НАБОР ЗАДАНИЙ -
[A] Изложите содержание отрывка о Дашковой в двух предложениях.
[B] Повторите без изменений ту часть отрывка о Дашковой, которая открывается словами «Живя в Ораниенбауме, на» и заканчивается словами «ей частые визиты.».

ПРЕДОСТАВЛЕННЫЙ ОТРЫВОК -
------------------------------------------------------------------------

Для внимательного источниковеда «Записки» выглядят так, как если бы из них были изъяты фрагменты, показавшиеся неудобными, а оставшийся текст заново переписан и сглажен, дабы не вызывать лишних вопросов. Предполагает ли это существование более раннего варианта, ныне утраченного? Был ли он в действительности сожжен мисс Уилмот при отъезде из России, как она сообщала? Или погиб по желанию самой княгини в процессе работы над воспоминаниями? Ответов нет. В настоящий момент мы можем только предположить, где находятся зияющие пустоты, и на свой страх и риск заполнить их информацией из других источников.
«Сок из лимона»
По словам Дашковой, она постаралась всячески уклониться от посещений великого князя и при случае пользоваться именно обществом цесаревны, «которая оказывала мне такое внимание, каким не удостаивала ни одну из дам, живших в Ораниенбауме». Заметив дружбу двух начитанных женщин, Петр однажды отвел Дашкову в сторону и произнес знаменитую фразу: «Дочь моя, помните, что благоразумнее иметь дело с такими простаками, как мы, чем с великими умами, которые, выжав весь сок из лимона, выбрасывают его вон»[10]. По мнению мемуаристки, эти слова «обнаруживали простоту его ума и доброе сердце».
А вот Екатерина сразу почувствовала угрозу. Молодую даму, на преданность которой она рассчитывала, пытались перетянуть во враждебную группировку. «Я не понимаю, за что хотят выставить меня неблагодарной, – писала она Дашковой, – когда я нисколько не боюсь представить много примеров совершенно другого рода, и, думаю, что даже ваша сестра не станет отвергать их»{90}. Елизавета Воронцова действительно была кое-чем обязана великой княгине, например, крупным денежным содержанием, которое стала получать, уладив ссору Петра с любовником царевны Станиславом Понятовским. Поэтому Екатерина в письме к Дашковой с полным основанием продолжала: «Я готова была бы побраниться со всеми, кто осмелился бы не признать меня вашим другом».
Живя в Ораниенбауме, на приволье, наследник задавал свои любимые праздники в летних лагерях, где много курили, пили пиво, говорили по-немецки и играли в кампи. Такие развлечения казались Екатерине Романовне глупыми и скучными. К счастью для нее, сестра-фаворитка не настаивала, чтобы Дашкова наносила ей частые визиты.
«Как это времяпрепровождение отличалось от тех часов, которые мы проводили у великой княгини, где царили приличие, тонкий вкус и ум! – восклицала княгиня. – Ее императорское высочество относилась ко мне с возрастающим дружелюбием; зато и мы с мужем с каждым днем все сильнее и сильнее привязывались к этой женщине, столь выдающейся по своему уму, по своим познаниям, и по величию и смелости своих мыслей»{91}.
В одной из автобиографических зарисовок Екатерина II так описывала Дашкову этого времени: «Она была младшей сестрой любовницы Петра III и 19 лет от роду, более красивая, чем ее сестра, которая была очень дурна. Если в их наружности вовсе не было сходства, то их умы разнились еще более: младшая с большим умом соединяла и большой смысл; много прилежания и чтения, много предупредительности по отношению к Екатерине[11] привязывали ее к ней сердцем, душою и умом»{92}.
Раз в неделю Екатерине позволялось навещать царевича Павла, который оставался с бабушкой-императрицей в столице. «В те дни, когда она знала, что я нахожусь в Ораниенбауме, – отмечала Дашкова, – она на обратном пути из Петергофа останавливалась у нашего дома, приглашала меня в свою карету и увозила к себе; я с ней проводила остаток вечера. В тех случаях, когда она сама не ездила в Ораниенбаум, она меня извещала об этом письмом, и таким образом между великой княгиней и мной завязалась переписка и установились доверчивые отношения, составлявшие мое счастье»{93}.

------------------------------------------------------------------------

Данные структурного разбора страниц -
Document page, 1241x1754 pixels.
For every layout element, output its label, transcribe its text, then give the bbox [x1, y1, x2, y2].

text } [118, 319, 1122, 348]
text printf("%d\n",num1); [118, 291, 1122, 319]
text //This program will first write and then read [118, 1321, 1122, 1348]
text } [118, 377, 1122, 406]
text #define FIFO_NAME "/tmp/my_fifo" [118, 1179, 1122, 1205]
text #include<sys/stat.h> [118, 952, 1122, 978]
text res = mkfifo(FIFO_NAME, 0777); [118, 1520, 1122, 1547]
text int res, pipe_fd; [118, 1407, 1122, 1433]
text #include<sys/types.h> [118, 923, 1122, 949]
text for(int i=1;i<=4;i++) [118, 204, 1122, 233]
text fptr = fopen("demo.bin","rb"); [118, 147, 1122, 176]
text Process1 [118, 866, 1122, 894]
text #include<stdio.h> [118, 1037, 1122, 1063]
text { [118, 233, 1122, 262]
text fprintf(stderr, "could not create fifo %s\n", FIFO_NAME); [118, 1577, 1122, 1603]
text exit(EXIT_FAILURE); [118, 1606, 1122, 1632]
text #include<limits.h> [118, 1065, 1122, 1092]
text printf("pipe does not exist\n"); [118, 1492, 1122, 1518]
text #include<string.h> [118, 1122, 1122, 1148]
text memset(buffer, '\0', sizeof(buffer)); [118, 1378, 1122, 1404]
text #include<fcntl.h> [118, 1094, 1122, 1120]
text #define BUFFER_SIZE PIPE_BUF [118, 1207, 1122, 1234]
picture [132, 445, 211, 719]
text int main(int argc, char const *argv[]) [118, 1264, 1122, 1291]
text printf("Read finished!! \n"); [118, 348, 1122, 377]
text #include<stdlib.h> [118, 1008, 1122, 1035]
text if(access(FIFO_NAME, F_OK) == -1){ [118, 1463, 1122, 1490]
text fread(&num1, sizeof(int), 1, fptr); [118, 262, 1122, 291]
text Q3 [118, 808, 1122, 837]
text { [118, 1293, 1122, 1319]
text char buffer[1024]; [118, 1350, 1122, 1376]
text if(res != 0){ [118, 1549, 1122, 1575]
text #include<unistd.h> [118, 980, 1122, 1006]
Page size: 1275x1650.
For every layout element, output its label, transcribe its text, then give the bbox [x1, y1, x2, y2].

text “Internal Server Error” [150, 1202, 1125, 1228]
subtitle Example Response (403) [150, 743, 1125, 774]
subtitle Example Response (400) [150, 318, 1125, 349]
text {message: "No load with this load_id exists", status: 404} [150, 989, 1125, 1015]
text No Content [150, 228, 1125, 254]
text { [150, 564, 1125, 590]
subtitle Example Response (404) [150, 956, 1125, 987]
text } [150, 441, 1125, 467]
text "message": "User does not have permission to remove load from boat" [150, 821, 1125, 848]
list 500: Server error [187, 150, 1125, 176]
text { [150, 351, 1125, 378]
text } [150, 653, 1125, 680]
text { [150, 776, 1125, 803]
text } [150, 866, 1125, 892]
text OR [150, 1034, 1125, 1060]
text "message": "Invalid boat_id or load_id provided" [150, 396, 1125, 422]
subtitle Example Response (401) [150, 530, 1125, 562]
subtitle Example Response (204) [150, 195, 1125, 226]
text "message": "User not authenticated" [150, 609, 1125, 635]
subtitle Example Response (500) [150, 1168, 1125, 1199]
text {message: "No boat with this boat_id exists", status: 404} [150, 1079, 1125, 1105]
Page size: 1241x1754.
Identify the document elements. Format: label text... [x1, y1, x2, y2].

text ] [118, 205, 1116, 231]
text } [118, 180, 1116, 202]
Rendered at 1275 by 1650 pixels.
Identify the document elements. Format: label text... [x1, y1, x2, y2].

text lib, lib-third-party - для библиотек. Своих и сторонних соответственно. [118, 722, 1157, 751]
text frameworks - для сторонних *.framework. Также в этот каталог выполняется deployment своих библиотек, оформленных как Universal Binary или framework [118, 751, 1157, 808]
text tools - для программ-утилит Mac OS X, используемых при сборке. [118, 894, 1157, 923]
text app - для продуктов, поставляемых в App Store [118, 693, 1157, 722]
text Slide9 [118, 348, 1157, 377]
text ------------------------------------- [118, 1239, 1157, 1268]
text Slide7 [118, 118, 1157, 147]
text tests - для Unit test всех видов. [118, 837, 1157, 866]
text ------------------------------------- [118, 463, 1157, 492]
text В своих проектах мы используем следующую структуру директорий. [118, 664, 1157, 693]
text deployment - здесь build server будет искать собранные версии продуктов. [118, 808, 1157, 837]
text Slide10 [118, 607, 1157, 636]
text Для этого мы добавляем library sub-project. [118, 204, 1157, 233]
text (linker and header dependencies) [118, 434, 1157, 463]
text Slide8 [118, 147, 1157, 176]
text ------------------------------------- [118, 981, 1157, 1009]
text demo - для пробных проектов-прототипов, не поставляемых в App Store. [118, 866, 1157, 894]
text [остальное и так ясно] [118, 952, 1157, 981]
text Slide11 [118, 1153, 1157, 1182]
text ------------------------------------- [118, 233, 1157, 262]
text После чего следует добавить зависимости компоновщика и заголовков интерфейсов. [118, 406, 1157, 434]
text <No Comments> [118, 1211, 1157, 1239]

------------------------------------------------------------------------

ОТВЕТЫ К ЗАДАНИЯМ -
[A] В Ораниенбауме Дашкова уклонялась от посещений великого князя и предпочитала общество великой княгини Екатерины, которая почувствовала угрозу, когда молодую даму пытались перетянуть во враждебную группировку. Раз в неделю Екатерина навещала царевича Павла и на обратном пути увозила Дашкову к себе, и между ними завязались переписка и доверчивые отношения.

[B]
Живя в Ораниенбауме, на приволье, наследник задавал свои любимые праздники в летних лагерях, где много курили, пили пиво, говорили по-немецки и играли в кампи. Такие развлечения казались Екатерине Романовне глупыми и скучными. К счастью для нее, сестра-фаворитка не настаивала, чтобы Дашкова наносила ей частые визиты.